The announcement of the National Smart Grid Mission and the release of the Model Smart Grid Regulations by the Forum of Regulators (FoR) in 2015 have set the stage for a paradigm shift in India’s electricity distribution system.
The Government recently launched the Ujwal Discom Assurance Yojana (UDAY) scheme with the objective of improving the financial and operational efficiencies of electricity distribution companies (discoms).
One of the commitments under the UDAY scheme is to make the installation of smart meters compulsory for all consumers using more than 200 units of electricity a month.
At present, there are some smart metering projects operating successfully on a pilot basis in India.
However, going forward, there is a growing interest by the Government in deploying smart meters at a large scale. The UDAY Scheme envisages fast track rollout of 35 million smart meters by the end of 2019.
Reading smartly Smart meters have two basic parts: a metrology module — which measures and stores current and power values — and a communication module — which transmits and receives messages and data from the utility.
Communication is the key distinguishing capability of smart metering over regular electricity meters. Stability and reliability of the technology behind the communication network is the key to the success of smart metering programmes.
The question that utilities face now is — How to customise communication technologies to suit their needs? In the context of having to supply millions of smart meters, the choice of communication module can be critical. Should communication modules be built-in or plugged-in?
While metrology modules are technologically mature and well-specified, communication modules are dependent on the performance of the chosen communication network available in the area.
In 2015, the Bureau of Indian Standards (BIS) released a standard (IS 16444) for smart meters in the country, applicable for two kinds of smart meters: those with built-in communication modules and those with the provision of plugging in a separate communication module.
A major drawback of smart meters with built-in communication modules is that they do not always offer flexibility in functionality for utilities.
In contrast, pluggable meters reduce the risk for utilities by allowing replacement of only communication modules rather than entire meters, thereby improving their ability to be repaired.
Hence, smart meters with plug-in modules allow utilities to experiment with a range of communication technologies and select the one that is best suited.
On the other hand, one of the biggest challenges faced by pluggable meters is ensuring compatibility between metrology component and communication modules.
In order to plug-in interoperable third-party modules into meters, it is necessary to have a set of standards specifying the plug-in interfaces.
However, the process of ratifying such standards follows a rigorous protocol and is typically time consuming. Currently utilities in India are specifying their own interfaces to ensure compatibility between metrology and communication.
In future, interface standards must be developed in India that would allow equipment manufacturers to converge and provide a robust platform that meets utilities’ requirements.
The way forward Smart electricity meters primarily enable utilities to monitor load and consumption patterns and allow consumers to understand the impact of their electricity usage.

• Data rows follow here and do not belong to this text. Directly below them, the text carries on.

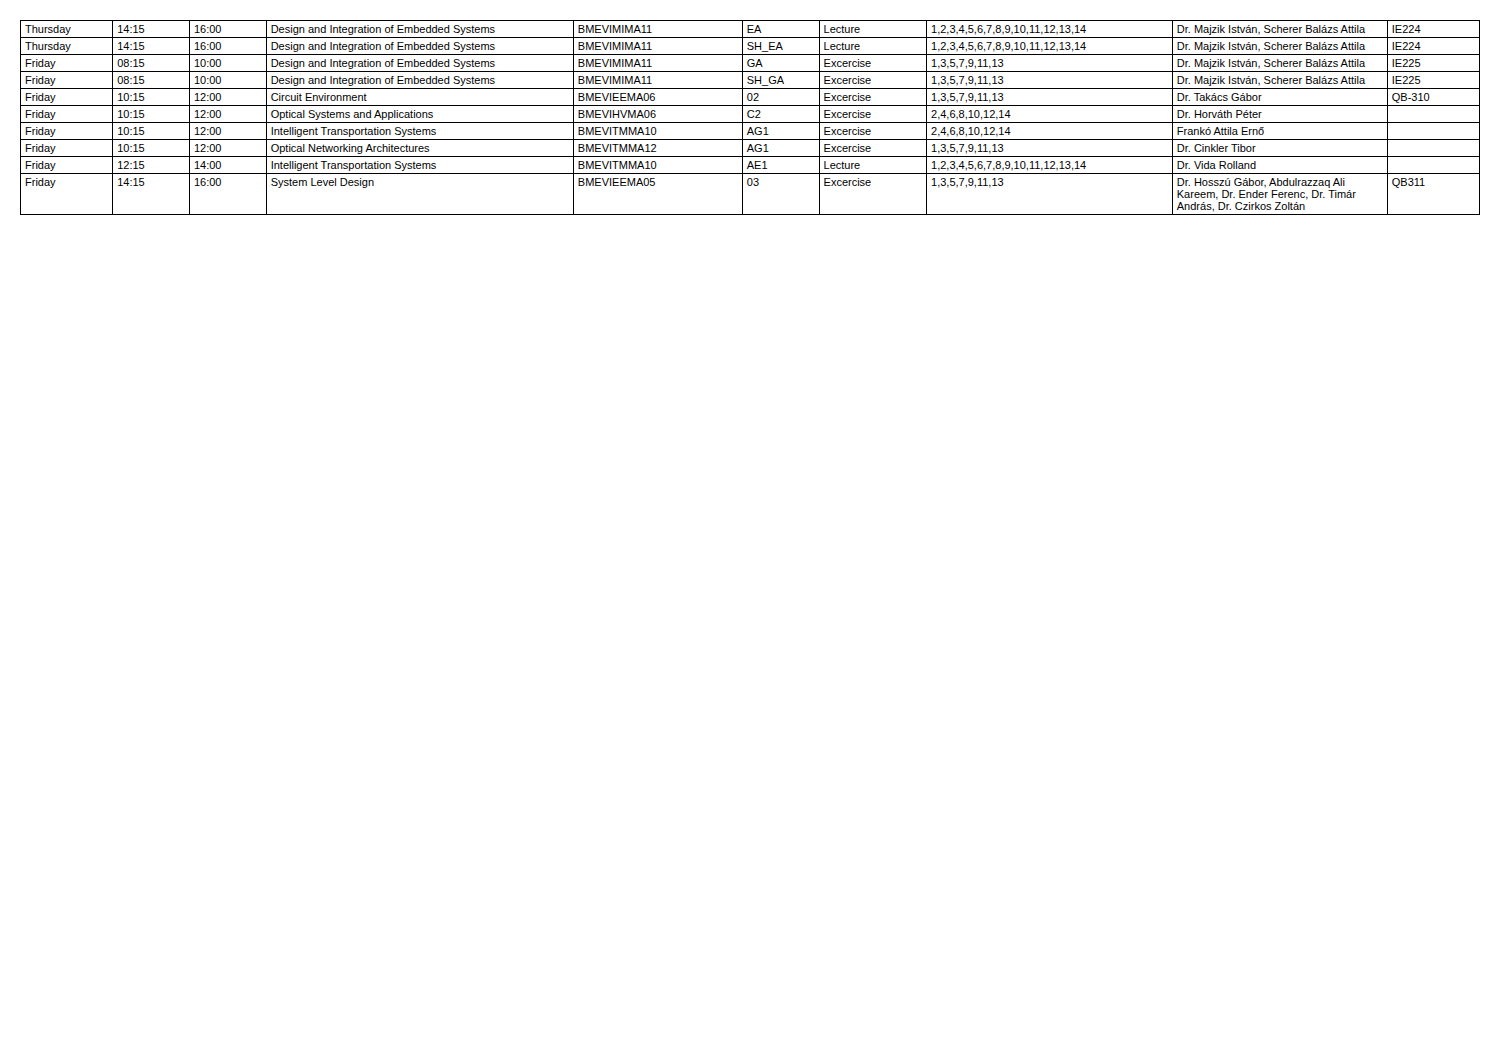| Thursday | 14:15 | 16:00 | Design and Integration of Embedded Systems | BMEVIMIMA11 | EA | Lecture | 1,2,3,4,5,6,7,8,9,10,11,12,13,14 | Dr. Majzik István, Scherer Balázs Attila | IE224 |
| Thursday | 14:15 | 16:00 | Design and Integration of Embedded Systems | BMEVIMIMA11 | SH_EA | Lecture | 1,2,3,4,5,6,7,8,9,10,11,12,13,14 | Dr. Majzik István, Scherer Balázs Attila | IE224 |
| Friday | 08:15 | 10:00 | Design and Integration of Embedded Systems | BMEVIMIMA11 | GA | Excercise | 1,3,5,7,9,11,13 | Dr. Majzik István, Scherer Balázs Attila | IE225 |
| Friday | 08:15 | 10:00 | Design and Integration of Embedded Systems | BMEVIMIMA11 | SH_GA | Excercise | 1,3,5,7,9,11,13 | Dr. Majzik István, Scherer Balázs Attila | IE225 |
| Friday | 10:15 | 12:00 | Circuit Environment | BMEVIEEMA06 | 02 | Excercise | 1,3,5,7,9,11,13 | Dr. Takács Gábor | QB-310 |
| Friday | 10:15 | 12:00 | Optical Systems and Applications | BMEVIHVMA06 | C2 | Excercise | 2,4,6,8,10,12,14 | Dr. Horváth Péter | |
| Friday | 10:15 | 12:00 | Intelligent Transportation Systems | BMEVITMMA10 | AG1 | Excercise | 2,4,6,8,10,12,14 | Frankó Attila Ernő | |
| Friday | 10:15 | 12:00 | Optical Networking Architectures | BMEVITMMA12 | AG1 | Excercise | 1,3,5,7,9,11,13 | Dr. Cinkler Tibor | |
| Friday | 12:15 | 14:00 | Intelligent Transportation Systems | BMEVITMMA10 | AE1 | Lecture | 1,2,3,4,5,6,7,8,9,10,11,12,13,14 | Dr. Vida Rolland | |
| Friday | 14:15 | 16:00 | System Level Design | BMEVIEEMA05 | 03 | Excercise | 1,3,5,7,9,11,13 | Dr. Hosszú Gábor, Abdulrazzaq Ali Kareem, Dr. Ender Ferenc, Dr. Timár András, Dr. Czirkos Zoltán | QB311 |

This is achieved without human intervention by transmitting the data through a communication network.
Experience around the world has shown that a given communication technology that works in one city may not be suitable for other cities due to a variety of geographical and communication network factors.
Robust communication technologies would enable utilities in taking advantage of features including facilitating demand response, enabling enforcement of sanctioned load limits, and detecting tampering and theft.
Currently, around 32 per cent of Indians live in urban areas. Specific geographical conditions of each city and different categories of consumers being served by the distribution grid make the deployment of urban smart metering communication networks very challenging.
Rural areas pose their own unique challenges in terms of network availability in spite of low density of consumers and reliability of power supply.
Smart metering infrastructure is expected to be a long-term asset for the utility, while smart meter technologies are dependent on the rapidly developing electronics design and manufacturing industry.
The overarching concern in smart meter technology for utilities still remains cost.
Additional factors such as economies of scale, consumer awareness, technological advances, innovative financial schemes can significantly influence costs of smart meters. Under these circumstances, the flexibility of communication technology provided by pluggable meters needs to be considered carefully.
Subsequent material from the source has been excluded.